The Court Theatre was built on the site and was designed by theatre architects Walter Emden and Bertie Crewe, but Crewe pulled out of the project before completion. The exterior is in stone and red brick in an Italian Renaissance style. Originally there were three circles in the auditorium that were supported by pillars. It was decorated in an Empire style.
It was opened in Autumn 1888. Although located away from the main concentration of London’s West End theatre district, the Court Theatre occassionally staged a new play, particulary in the early 1900’s when George Bernard Shaw’s "Major Barbara" and "The Doctor’s Dilemma" had their premieres here.

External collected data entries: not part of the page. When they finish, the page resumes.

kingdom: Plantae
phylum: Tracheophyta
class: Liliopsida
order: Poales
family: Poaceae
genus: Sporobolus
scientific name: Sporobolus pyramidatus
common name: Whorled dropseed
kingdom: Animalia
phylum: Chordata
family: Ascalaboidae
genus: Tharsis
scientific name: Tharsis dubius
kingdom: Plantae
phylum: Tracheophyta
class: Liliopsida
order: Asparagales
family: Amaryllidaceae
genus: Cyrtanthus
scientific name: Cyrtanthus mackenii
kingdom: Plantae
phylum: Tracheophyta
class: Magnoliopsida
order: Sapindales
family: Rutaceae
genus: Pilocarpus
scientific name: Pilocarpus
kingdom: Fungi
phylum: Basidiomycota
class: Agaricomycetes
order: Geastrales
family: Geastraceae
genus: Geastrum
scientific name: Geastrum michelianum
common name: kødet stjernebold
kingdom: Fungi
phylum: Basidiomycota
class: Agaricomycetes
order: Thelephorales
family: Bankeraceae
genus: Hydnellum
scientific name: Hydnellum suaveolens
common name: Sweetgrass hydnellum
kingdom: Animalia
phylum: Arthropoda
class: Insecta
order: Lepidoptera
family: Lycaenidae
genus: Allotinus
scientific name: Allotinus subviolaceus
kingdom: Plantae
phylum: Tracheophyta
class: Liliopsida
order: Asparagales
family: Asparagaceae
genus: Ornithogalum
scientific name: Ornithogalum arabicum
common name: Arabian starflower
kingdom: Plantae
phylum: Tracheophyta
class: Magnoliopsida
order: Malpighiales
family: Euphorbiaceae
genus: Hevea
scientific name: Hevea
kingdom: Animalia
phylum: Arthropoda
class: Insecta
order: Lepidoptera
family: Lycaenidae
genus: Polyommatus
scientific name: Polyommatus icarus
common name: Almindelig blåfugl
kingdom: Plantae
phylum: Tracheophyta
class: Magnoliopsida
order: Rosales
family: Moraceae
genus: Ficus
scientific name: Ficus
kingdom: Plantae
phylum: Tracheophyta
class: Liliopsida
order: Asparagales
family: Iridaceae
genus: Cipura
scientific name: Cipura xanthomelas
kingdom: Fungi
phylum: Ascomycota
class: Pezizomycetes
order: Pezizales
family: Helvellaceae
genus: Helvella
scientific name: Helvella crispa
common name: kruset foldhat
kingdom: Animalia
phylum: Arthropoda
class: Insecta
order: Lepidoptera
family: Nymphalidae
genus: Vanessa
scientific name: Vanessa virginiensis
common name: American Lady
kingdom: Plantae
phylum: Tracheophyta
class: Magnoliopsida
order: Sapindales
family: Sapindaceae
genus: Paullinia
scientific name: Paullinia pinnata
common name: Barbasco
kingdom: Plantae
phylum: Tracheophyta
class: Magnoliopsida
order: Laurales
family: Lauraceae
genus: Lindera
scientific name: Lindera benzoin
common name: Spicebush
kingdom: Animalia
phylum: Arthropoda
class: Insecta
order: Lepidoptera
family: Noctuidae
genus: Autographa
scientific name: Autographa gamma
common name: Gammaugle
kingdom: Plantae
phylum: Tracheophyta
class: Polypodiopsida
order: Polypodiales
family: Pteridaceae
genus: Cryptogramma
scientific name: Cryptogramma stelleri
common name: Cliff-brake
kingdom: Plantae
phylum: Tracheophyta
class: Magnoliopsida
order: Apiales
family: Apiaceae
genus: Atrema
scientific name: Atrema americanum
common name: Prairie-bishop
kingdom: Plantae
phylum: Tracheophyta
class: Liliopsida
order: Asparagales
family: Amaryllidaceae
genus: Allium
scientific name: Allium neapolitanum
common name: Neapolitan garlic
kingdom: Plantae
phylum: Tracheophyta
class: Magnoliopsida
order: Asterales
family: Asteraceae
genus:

The Royal Court Theatre was converted into a cinema in 1934, and it continued in this use until 1940, when it was closed due to damage by German bombs. It remained closed until 1952, when renovations were carried out, by noted cinema architect Robert Cromie. The upper circle (Gallery) was converted into offices and the rehearsal room at the top of the building became the theatre restaurant.
It became the home to the English Stage Company in 1956, and after a refurbishment in the 1960’s, became famous for its productions of ‘earthy’ British dramas by play writers such as Harold Pinter and John Osborne with “Look Back in Anger” and “The Entertainer” starring Laurence Olivier being most notable.
In 1971, the restaurant area was converted into a second acting space known as the Theatre Upstairs. On 16th June 1973, the world premiere production of Richard O'Brien’s “Rocky Horror Show” starring Tim Curry was first performed in the Theatre Upstairs. It was soon transfered to the old Classic Cinema on nearby King’s Road, where it built up such a cult following, it transfered to the larger King’s Road Theatre eventually transfering to London’s West End at the Comedy Theatre.
The Royal Court Theatre was radically redesigned internally in 2000, by architect Haworth Tompkins. It is designated a Grade II Listed building.